Wirren zwischen Planwirtschaft und Wildwestkapitalismus – das setzt Pyotr Magnus Nedov rasant in seinem Debut in Szene.
Pyotr Magnus Nedov ist im Rahmen seines Studiums der Filmwissenschaft in der Welt herumgekommen: Paris, Wien, Montreal – und Moskau. Letzeres gewissermaßen eine Rückkehr zu den eigenen Wurzeln: Nedov ist 1982 in der Sowjetunion geboren worden, in der moldawischen Hauptstadt Tschisinau, in Moldawien und Rumänien großgeworden und später nach Wien gezogen. Damit hat der heutige Kölner die postsowjetische Wendezeit miterlebt. Sein Debut handelt von Osteuropäern, die aus dem krisengeschüttelten Ex-Ostblock nach Italien auswandern wollen, und lehrt den heutigen, westeuropäischen Leser so Einiges, was das Überleben in schwierigen Zeiten angeht.
Kaum haben Angelo und Cristina im Jahre 2011 ihre Jobs in einer italienischen Zuckerfabrik verloren, wollen sie sich, jung und melodramatisch veranlagt, in den Abruzzen vor ein herannahendes Auto werfen. Das geht zum Glück schief! So geraten sie an Tolyan. Er beruhigt die beiden mit seiner Lebensgeschichte aus dem postsowjetischen Moldawien, von der Umbruchszeit im Städtchen Donduseni.
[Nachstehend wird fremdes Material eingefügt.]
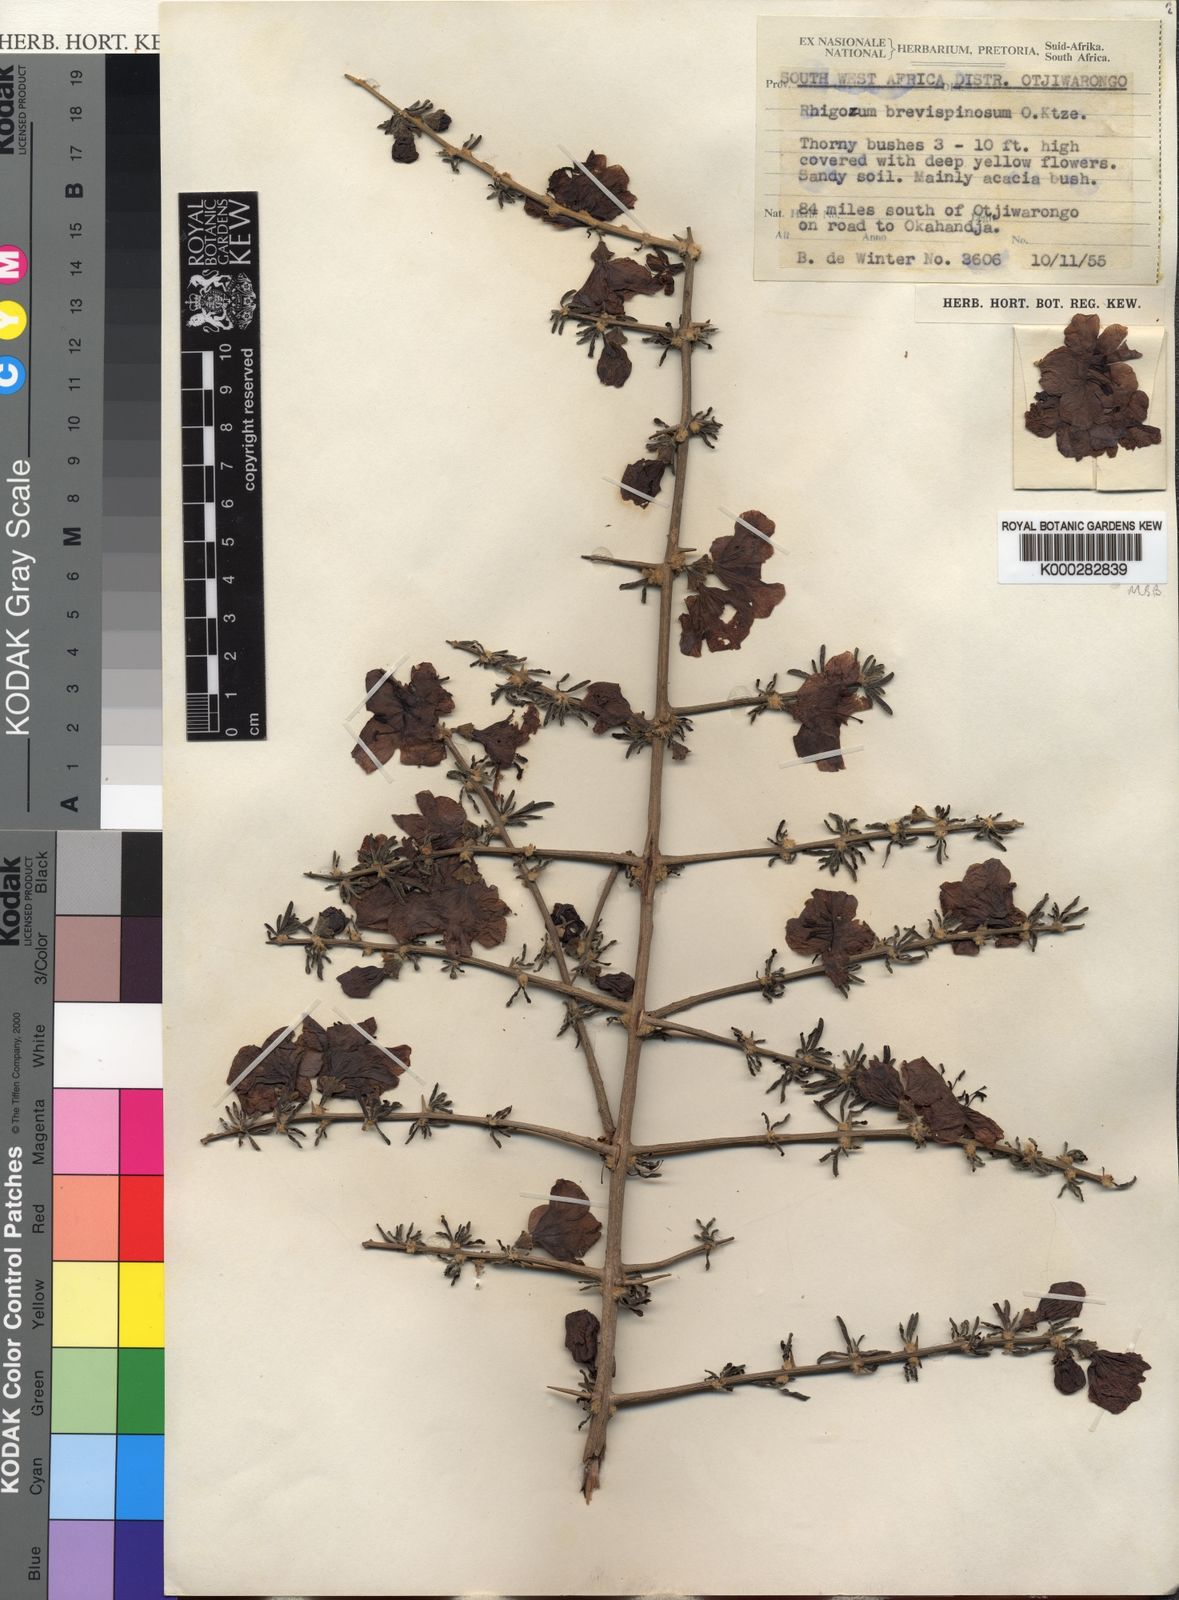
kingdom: Plantae
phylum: Tracheophyta
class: Magnoliopsida
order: Lamiales
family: Bignoniaceae
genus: Rhigozum
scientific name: Rhigozum brevispinosum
Dort hat einst tatsächlich auch eine Zuckerfabrik geschlossen, was der Autor Pyotr Magnus Nedov miterlebte. Und Figur wie Autor sehen die derzeitige europäische Wirtschaftskrise gelassen.
„Also ich glaube, dass man auf jeden Fall optimistischer sein kann im Westen, wenn man dieses Buch liest, weil man vor Augen geführt bekommt, dass die Krise, die man hier hat, gar nicht so schlimm ist, wie es einem erscheint auf den ersten Blick.“
Wahrlich! 1991 lassen halbstaatliche Milizen oder Volksaufstände in Donduseni so manchen sterben. Es fehlt an allem, da entdeckt Tolyan in einem Versteck 40 Tonnen Zucker. Die will er zu Schnaps verarbeiten, illegal verkaufen und sich nach Italien absetzen. Es folgt eine slawische Schelmengeschichte, in der alles doppelbödig ist. So engagiert sich etwa der Fabrikdirektor Hlebnik gegen die Trunksucht, legt aber privat ein Schnapslager an. In der Planwirtschaft regiert untergründig der Schwarzmarkt – der reinste Kapitalismus! Die überall durchscheinende Ostblock-Ironie erklärt der Roman aus dem Widerspruch zwischen verkündetem kommunistischen Paradies und harter Realität.
„Deswegen musste man sich anpassen, an die tatsächliche Realität, ohne aber den Schein zu erwecken, man wäre ein Abtrünniger!“
Der irrwitzige Ton triumphiert bald über jegliche realgeschichtliche Bitterkeit. Denn Nedov setzt krude Sowjetrequisiten in seiner Geschichte ein: zum Beispiel das leitmotivische Alternativzahlungsmittel „Doktorenwurst“ oder die Zigarettenmarke „Weißmeerkanal“. Pyotr Magnus Nedov wollte ein Universum mit ausschließlich osteuropäischen Werten und Marken herstellen.
„Es hat mir Spaß gemacht, und diese Marken, die gibt es alle, die haben mich auch ein Stück begleitet in meinem Leben. Und ich fand das für mich sehr witzig, einfach von einer Welt zu schreiben, die von Westeuropa nichts hat, oder wo diese Berührung noch nicht stattgefunden hat.“
Das kreuzt der Autor mit absurden Einfällen: ein Hund, der „Faschist“ heißt, eine serbisch-orthodoxe Taufe post mortem, Lampen in Form von überdimensionierten Brustwarzen…
„Ich habe mich entschieden, diesen Grundton anzuschlagen, diese Sprache zu nutzen. Ich habe diesen Stil für mich kreiert, weil mir das besser gefällt, als diese Dinge sehr tragisch zu nehmen oder eine Tragödie daraus zu machen! Es ist natürlich sehr viel Drama in dieser Geschichte. Aber es ist trotzdem nicht mein Geschmack, das ernst zu machen.“
Ein grotesker Einblick in den zerfallenden Ostblock, der sich manchmal nicht entscheiden kann, ob er realistisch oder überdreht sein möchte, zwischen Koks, Knarren, knurrenden Lesben und Nierenhändlern.